One type of non-uniformity that may be produced by an ion beam is termed “micrononuniformity” and refers to the presence of regular patterns of varying ion dose on a substrate. Such patterns may appear, for example as stripes of varying ion dose that are observed when a substrate is scanned along a particular direction. For example, if an ion beam exhibits a periodic variation in beam current while a substrate is scanned, a pattern of micrononuniformity made up of high ion dose regions alternating with low ion dose regions may result. Such a periodic variation in beam current may be generated from different sources within the ion implanter. For example, mechanical sources such as vibrations within a beam processing component such as a lens may induce fluctuation (modulation) in beam current. Notably, fluctuations within a beamline component such as an electrostatic component, a magnetic component, or a mechanical component may cause changes in ion beam intensity at the substrate. In some cases, the beam position, beam size, and/or beam divergence and direction may fluctuate as the ion beam propagates through the beamline.

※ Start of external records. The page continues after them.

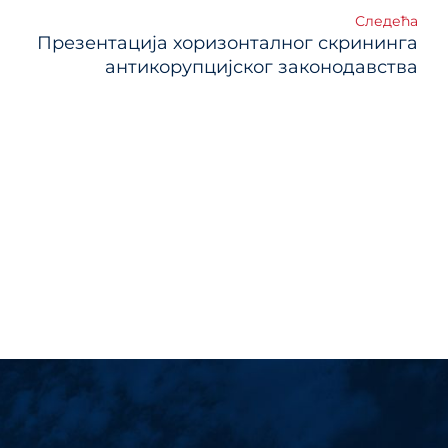
Следећа
Презентација хоризонталног скрининга
антикорупцијског законодавства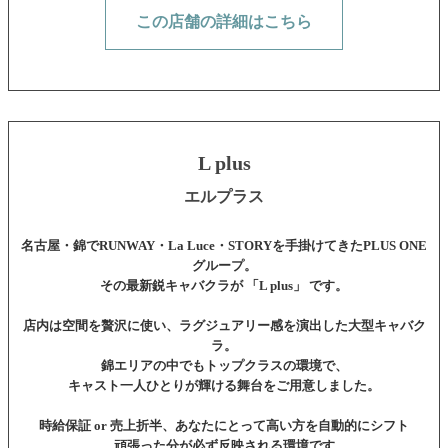
この店舗の詳細はこちら
L plus
エルプラス
名古屋・錦でRUNWAY・La Luce・STORYを手掛けてきたPLUS ONE
グループ。
その最新鋭キャバクラが 「L plus」 です。
店内は空間を贅沢に使い、ラグジュアリー感を演出した大型キャバク
ラ。
錦エリアの中でもトップクラスの環境で、
キャスト一人ひとりが輝ける舞台をご用意しました。
時給保証 or 売上折半、あなたにとって高い方を自動的にシフト
頑張った分が必ず反映される環境です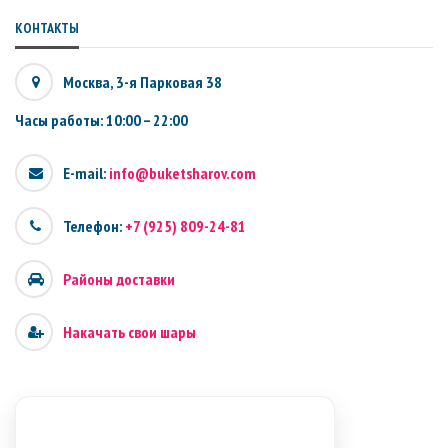
КОНТАКТЫ
Москва, 3-я Парковая 38
Часы работы: 10:00 – 22:00
E-mail:
info@buketsharov.com
Телефон:
+7 (925) 809-24-81
Районы доставки
Накачать свои шары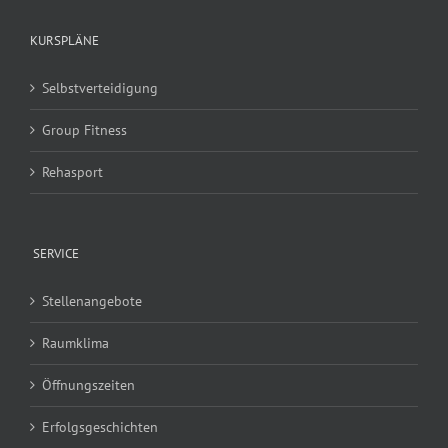
KURSPLÄNE
Selbstverteidigung
Group Fitness
Rehasport
SERVICE
Stellenangebote
Raumklima
Öffnungszeiten
Erfolgsgeschichten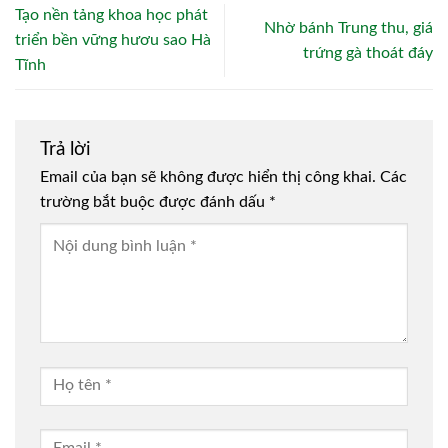
Tạo nền tảng khoa học phát
Nhờ bánh Trung thu, giá
triển bền vững hươu sao Hà
trứng gà thoát đáy
Tĩnh
Trả lời
Email của bạn sẽ không được hiển thị công khai.
Các
trường bắt buộc được đánh dấu
*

Moreover, the frequency associated with the periodic variation in beam current is often relatively low with respect to a frequency required to “average out” the beam current variation for a given scan speed of a substrate. For commonly used scan speeds of a substrate along a given direction, the cross-sectional dimension of the ion beam is often too small to average out such beam current variation, thereby resulting in a striped pattern of micrononuniformity being produced upon a substrate during scanning.
Other non-uniformity may result from high frequency variation in ion beam properties that are also associated with sharp changes in ion current density within an ion beam, such as “hot spots.” Typically such non-uniformities may not be detected until after substrates have been processed. Moreover, depending upon the requirements of a given application, ion dose non-uniformity as little as a few tenths of one percent or even less may be unacceptable. An undetected micrononuniformity may therefore result in the inadvertent production of unusable product. It is with respect to these and other considerations that the present improvements have been needed.